What you are asked to do:
Find the string "ohne" in the data, and copy out each line that has it.

Material supplied:

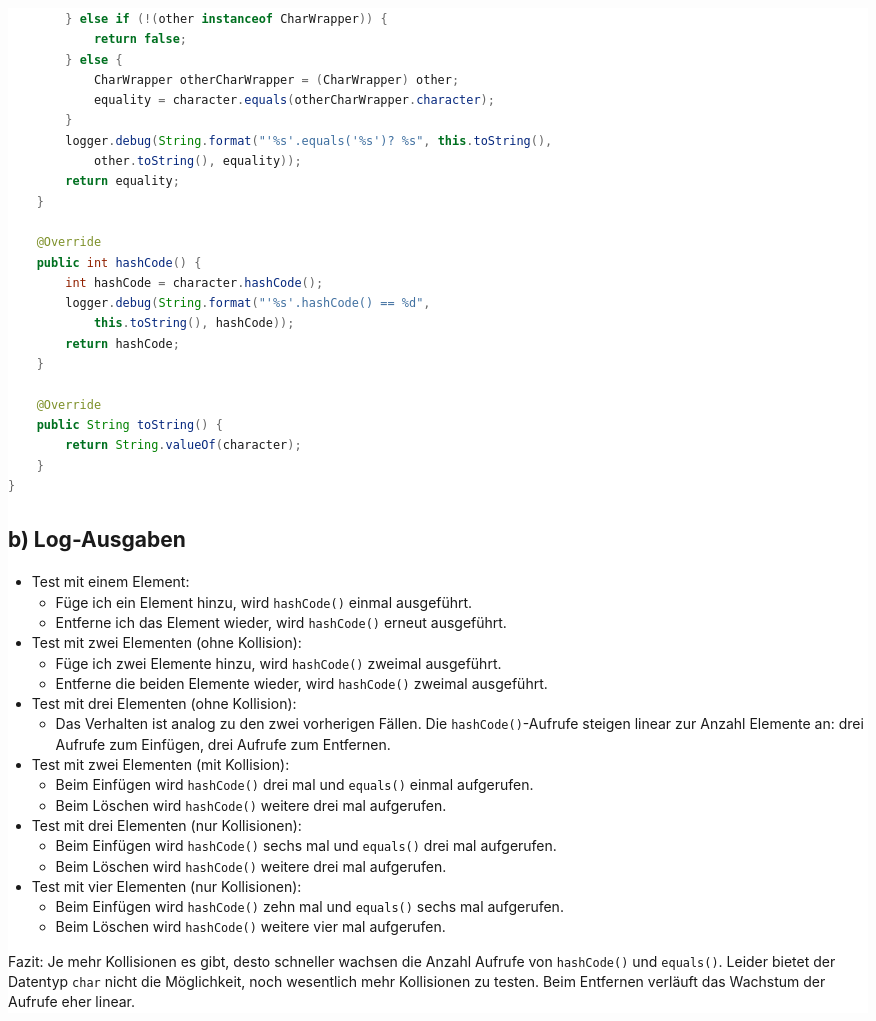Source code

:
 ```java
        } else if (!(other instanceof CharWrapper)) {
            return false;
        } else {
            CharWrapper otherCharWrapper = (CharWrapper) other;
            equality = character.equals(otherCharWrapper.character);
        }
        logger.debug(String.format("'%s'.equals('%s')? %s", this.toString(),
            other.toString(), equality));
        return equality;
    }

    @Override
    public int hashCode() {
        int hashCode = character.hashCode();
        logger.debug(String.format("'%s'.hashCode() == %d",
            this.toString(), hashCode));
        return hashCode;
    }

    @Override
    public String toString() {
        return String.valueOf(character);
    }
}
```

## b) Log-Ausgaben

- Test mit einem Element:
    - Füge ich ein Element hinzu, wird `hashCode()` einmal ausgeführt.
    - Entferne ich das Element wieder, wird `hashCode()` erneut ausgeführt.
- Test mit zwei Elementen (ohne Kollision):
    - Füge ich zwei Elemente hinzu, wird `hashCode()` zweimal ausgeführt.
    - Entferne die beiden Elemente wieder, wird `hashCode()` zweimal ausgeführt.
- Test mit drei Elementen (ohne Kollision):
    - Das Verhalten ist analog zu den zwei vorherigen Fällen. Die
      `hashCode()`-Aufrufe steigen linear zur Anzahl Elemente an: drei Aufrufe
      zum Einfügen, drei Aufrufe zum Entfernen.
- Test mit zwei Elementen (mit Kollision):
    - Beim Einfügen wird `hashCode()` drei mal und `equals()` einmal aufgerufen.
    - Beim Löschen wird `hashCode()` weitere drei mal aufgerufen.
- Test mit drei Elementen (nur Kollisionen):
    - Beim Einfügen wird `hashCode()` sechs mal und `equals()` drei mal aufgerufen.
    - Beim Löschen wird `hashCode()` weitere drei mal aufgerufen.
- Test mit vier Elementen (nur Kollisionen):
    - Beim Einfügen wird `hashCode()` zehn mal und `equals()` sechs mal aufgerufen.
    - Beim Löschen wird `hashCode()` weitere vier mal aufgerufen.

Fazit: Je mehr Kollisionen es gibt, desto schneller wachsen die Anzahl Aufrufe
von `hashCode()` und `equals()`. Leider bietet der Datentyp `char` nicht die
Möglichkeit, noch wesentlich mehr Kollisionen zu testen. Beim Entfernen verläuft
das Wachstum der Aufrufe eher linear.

---

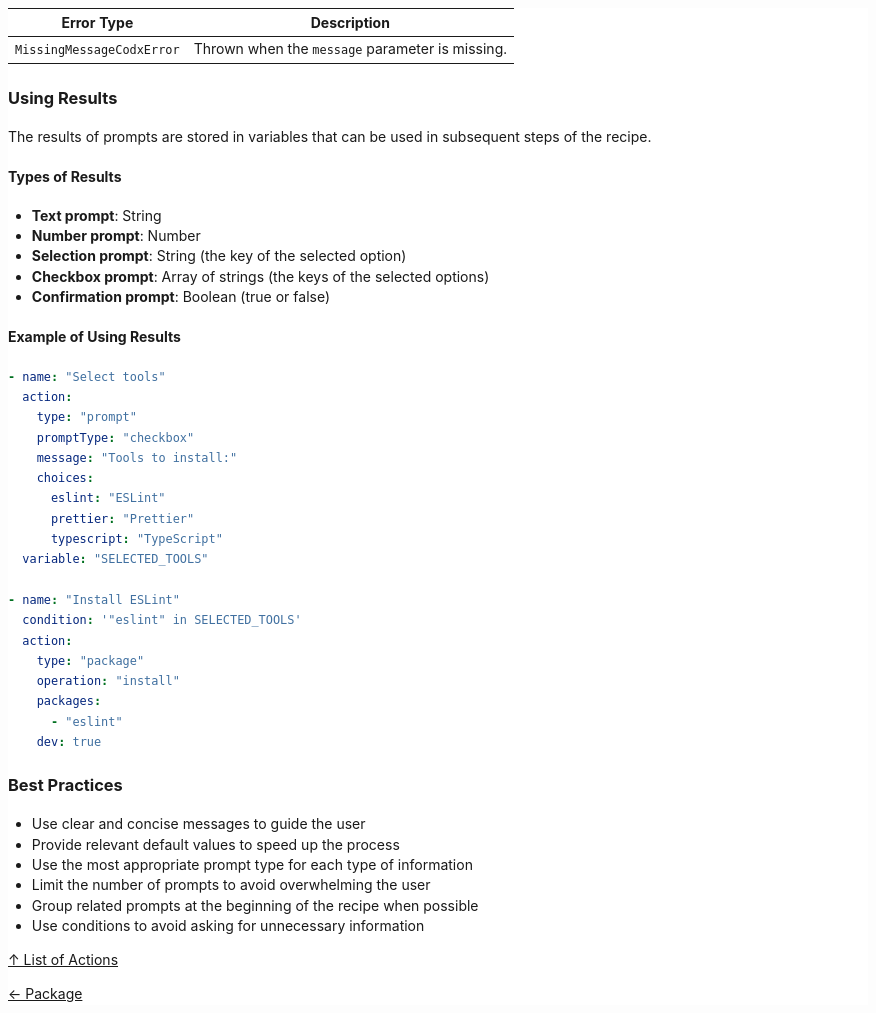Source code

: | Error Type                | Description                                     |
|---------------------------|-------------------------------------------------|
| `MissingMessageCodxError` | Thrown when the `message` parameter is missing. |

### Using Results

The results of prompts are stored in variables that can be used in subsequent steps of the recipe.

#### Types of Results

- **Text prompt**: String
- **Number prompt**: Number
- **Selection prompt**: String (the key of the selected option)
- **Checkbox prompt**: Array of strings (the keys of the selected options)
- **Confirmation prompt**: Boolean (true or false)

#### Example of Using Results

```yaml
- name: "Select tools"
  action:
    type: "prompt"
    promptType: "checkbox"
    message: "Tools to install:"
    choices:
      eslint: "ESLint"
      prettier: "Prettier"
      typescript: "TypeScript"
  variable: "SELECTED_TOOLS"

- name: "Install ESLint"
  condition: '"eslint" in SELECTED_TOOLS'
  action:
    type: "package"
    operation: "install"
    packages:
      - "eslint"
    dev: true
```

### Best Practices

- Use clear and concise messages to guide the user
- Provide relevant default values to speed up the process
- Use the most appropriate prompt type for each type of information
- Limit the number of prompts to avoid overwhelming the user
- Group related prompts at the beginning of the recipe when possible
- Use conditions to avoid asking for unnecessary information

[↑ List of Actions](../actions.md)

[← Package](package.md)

Response area:
- Test mit zwei Elementen (ohne Kollision):
- Test mit drei Elementen (ohne Kollision):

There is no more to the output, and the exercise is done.